Noticed a similar (?) issue with mul!(::Matrix, ::HermOrSym, ::HermOrSym)

I think the main reason for this is that * is allowed to simply allocate new plain arrays with easy memory access, as in

*(A::HermOrSym, B::HermOrSym) = A * copyto!(similar(parent(B)), B)

and subsequently use specialized BLAS routines. In contrast, mul!(C, ::Hermitian, ::Hermitian) falls back to generic_matmatmul!! The point is that the promise of mul! is that it operates in a memory-aware fashion, and doesn't create copies of the factors. So what we do is that we add mul! methods whenever we realize a more efficient way of doing the multiplication without creating copies.

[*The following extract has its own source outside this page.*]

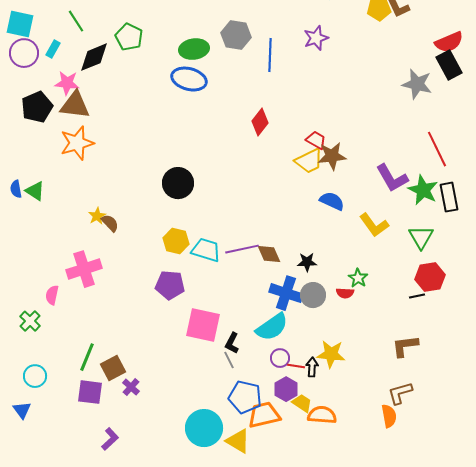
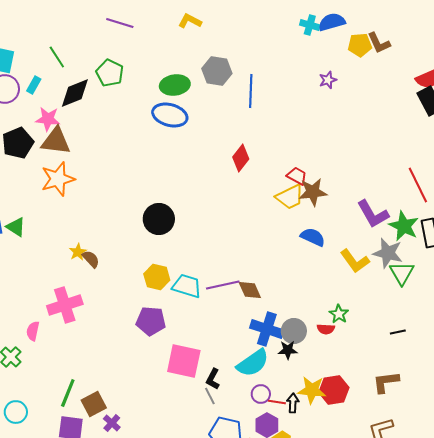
purple star: (316, 38) -> (328, 80), moved, size x0.7
gray star: (417, 84) -> (388, 253), moved
black star: (307, 262) -> (288, 350), moved
red hexagon: (430, 277) -> (334, 390), moved

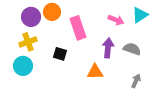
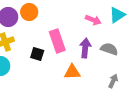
pink rectangle: (78, 28) -> (57, 41), moved

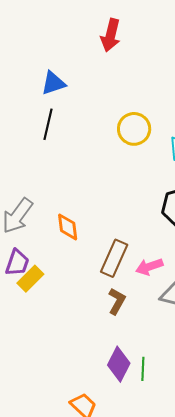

Another aspect is that you measure computation times with output dest::Matrix. In some structured cases, this means that mul! needs to overwrite many entries by zeros, whereas * may be able to create a specific output type that has all the zeros "implicit", like *Diagonal etc. Think of *(::Diagonal, ::Diagonal), compared to mul!(::Matrix, ::Diagonal, ::Diagonal) (compared to mul!(::Diagonal, ::Diagonal, ::Diagonal)!

leostenzel commented 1 year ago

Thanks for your reply! I agree with your arguments, and many cases already seem to be addressed by your PR. It seem logical that a user should, e.g., allocate a Triagular matrix if they multiply mul!(::Triangular, ::Diagonal, ::[Unit]Triangular). Though, it's surprising that dest::StridedMatrix is 40 times slower…

I'm just not happy with mul!(::StridedMatrix, ::HermOrSym, ::HermOrSym) (and its 5-arg counterpart). Wanted to propose something like:

mul!(C::StridedMatrix{T}, A::HermOrSym{T,<:StridedMatrix},
    B::HermOrSym{T,<:StridedMatrix}) where {T<:BlasFloat} = mul!(C, copyto!(A.data, A), B)

I guess it's not ideal to mutate A… But as a user, I'd be less surprised to get symmetrized A.data, compared to a 7-fold increased runtime? Would do a corresponding PR, if you think that makes sense.